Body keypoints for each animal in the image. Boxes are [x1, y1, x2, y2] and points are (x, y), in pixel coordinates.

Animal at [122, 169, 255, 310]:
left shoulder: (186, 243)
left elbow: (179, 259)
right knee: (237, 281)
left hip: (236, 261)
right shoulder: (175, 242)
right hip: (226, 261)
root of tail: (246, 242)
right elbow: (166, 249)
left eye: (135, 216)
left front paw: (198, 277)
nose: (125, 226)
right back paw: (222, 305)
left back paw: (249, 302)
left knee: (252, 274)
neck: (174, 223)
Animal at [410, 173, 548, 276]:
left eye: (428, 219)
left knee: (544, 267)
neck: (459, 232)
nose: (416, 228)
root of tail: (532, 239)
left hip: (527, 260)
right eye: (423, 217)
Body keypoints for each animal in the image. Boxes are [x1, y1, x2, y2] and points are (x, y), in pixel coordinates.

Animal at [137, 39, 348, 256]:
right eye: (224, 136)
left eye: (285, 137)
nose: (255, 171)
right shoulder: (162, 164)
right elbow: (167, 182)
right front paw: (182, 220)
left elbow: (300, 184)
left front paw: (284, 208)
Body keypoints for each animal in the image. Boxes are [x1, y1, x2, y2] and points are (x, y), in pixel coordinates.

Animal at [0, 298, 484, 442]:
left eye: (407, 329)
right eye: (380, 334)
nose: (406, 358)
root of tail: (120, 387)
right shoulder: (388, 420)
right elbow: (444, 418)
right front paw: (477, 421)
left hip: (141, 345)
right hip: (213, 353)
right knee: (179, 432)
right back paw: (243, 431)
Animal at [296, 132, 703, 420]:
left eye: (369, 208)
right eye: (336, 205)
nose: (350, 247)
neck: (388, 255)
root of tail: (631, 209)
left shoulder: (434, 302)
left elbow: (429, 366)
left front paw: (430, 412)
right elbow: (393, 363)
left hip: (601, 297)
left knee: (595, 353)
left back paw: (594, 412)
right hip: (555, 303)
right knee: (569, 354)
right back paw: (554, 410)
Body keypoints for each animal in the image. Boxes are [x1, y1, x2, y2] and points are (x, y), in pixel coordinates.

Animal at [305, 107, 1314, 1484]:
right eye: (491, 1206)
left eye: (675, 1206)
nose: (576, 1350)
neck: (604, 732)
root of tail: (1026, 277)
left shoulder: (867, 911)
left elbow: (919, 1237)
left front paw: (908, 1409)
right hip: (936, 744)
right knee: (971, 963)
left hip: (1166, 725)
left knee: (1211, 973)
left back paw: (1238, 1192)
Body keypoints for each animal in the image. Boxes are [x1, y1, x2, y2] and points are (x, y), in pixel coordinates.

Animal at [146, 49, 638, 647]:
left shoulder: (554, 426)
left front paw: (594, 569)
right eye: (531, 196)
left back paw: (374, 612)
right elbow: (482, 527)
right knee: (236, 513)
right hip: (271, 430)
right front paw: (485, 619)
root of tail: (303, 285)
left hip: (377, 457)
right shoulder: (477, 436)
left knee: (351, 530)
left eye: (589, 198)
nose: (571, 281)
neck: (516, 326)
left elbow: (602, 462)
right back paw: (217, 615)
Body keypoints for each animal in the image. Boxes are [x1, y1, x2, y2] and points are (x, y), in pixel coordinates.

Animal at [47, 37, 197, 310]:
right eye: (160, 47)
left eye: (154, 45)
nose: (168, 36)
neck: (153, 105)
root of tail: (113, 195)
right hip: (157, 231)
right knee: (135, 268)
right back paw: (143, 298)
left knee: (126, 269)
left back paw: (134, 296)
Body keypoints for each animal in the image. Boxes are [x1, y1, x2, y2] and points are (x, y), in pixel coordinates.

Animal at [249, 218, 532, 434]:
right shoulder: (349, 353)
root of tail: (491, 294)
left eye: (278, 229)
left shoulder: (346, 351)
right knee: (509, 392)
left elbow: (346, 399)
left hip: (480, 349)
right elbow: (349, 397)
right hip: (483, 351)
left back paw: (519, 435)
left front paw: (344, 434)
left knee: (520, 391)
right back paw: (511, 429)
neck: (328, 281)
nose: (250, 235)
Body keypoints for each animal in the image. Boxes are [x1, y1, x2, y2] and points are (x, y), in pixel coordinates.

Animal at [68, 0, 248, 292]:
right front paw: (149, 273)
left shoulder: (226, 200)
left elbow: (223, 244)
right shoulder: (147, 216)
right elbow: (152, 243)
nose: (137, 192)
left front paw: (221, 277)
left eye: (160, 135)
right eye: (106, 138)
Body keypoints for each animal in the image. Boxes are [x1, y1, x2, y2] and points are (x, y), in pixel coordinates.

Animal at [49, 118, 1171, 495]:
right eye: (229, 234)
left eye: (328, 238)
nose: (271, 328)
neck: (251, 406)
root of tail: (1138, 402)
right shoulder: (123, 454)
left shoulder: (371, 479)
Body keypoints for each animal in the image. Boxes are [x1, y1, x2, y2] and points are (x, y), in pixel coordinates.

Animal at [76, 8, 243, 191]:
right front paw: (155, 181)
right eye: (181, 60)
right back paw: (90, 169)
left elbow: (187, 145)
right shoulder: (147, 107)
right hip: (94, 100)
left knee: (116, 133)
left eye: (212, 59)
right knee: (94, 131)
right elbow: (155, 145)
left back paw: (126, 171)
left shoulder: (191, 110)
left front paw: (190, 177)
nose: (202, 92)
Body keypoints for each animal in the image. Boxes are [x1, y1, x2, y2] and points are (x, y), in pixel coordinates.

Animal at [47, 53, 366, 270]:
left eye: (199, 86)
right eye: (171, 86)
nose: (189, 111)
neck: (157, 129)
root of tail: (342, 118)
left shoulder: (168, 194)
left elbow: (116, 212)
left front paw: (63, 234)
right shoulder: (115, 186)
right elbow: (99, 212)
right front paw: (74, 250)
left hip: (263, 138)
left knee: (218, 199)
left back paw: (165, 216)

What you should do: In the entries above, please find the line with "right shoulder: (388, 420)" and the line with "left front paw: (430, 412)", then write out exactly those two lines and every line between them, and nothing more.

Answer to the exercise:
right shoulder: (388, 420)
right elbow: (444, 418)
right front paw: (477, 421)
left hip: (141, 345)
right hip: (213, 353)
right knee: (179, 432)
right back paw: (243, 431)
Animal at [296, 132, 703, 420]:
left eye: (369, 208)
right eye: (336, 205)
nose: (350, 247)
neck: (388, 255)
root of tail: (631, 209)
left shoulder: (434, 302)
left elbow: (429, 366)
left front paw: (430, 412)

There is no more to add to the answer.